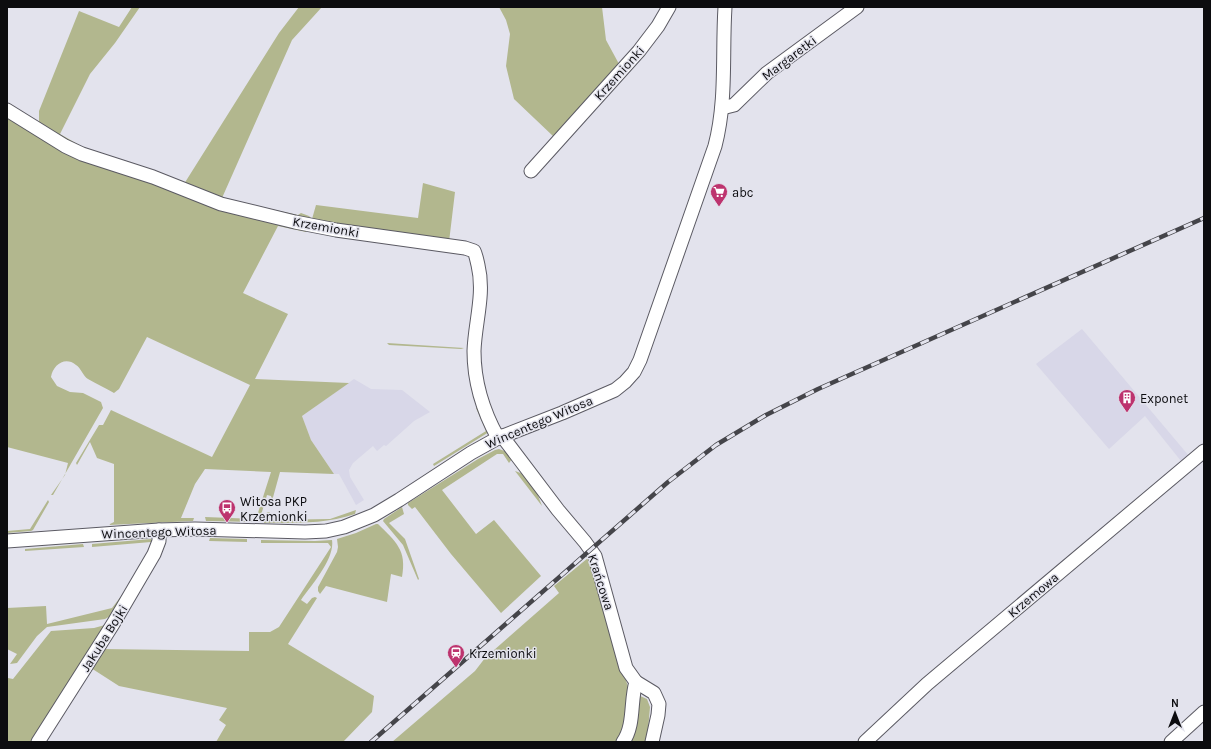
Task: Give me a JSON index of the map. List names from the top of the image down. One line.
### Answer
{"streets":{"street":["Margaretki","Krzemionki","Wincentego Witosa","Krańcowa","Krzemowa","Jakuba Bojki"]},"crossings":[["Margaretki","Wincentego Witosa"],["Krzemionki","Wincentego Witosa"],["Krzemionki","Krańcowa"],["Wincentego Witosa","Krańcowa"],["Wincentego Witosa","Jakuba Bojki"]],"places":{"supermarket":["abc"],"building":["Exponet"],"bus stop":["Witosa PKP Krzemionki"],"station":["Krzemionki"]},"north":"top"}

########################################

### [Aim of the exercise]
Output the material word for word, and keep the pictures out.

### [Exercise response]
Task: Give me a JSON index of the map. List names from the top of the image down. One line.
### Answer
{"streets":{"street":["Margaretki","Krzemionki","Wincentego Witosa","Krańcowa","Krzemowa","Jakuba Bojki"]},"crossings":[["Margaretki","Wincentego Witosa"],["Krzemionki","Wincentego Witosa"],["Krzemionki","Krańcowa"],["Wincentego Witosa","Krańcowa"],["Wincentego Witosa","Jakuba Bojki"]],"places":{"supermarket":["abc"],"building":["Exponet"],"bus stop":["Witosa PKP Krzemionki"],"station":["Krzemionki"]},"north":"top"}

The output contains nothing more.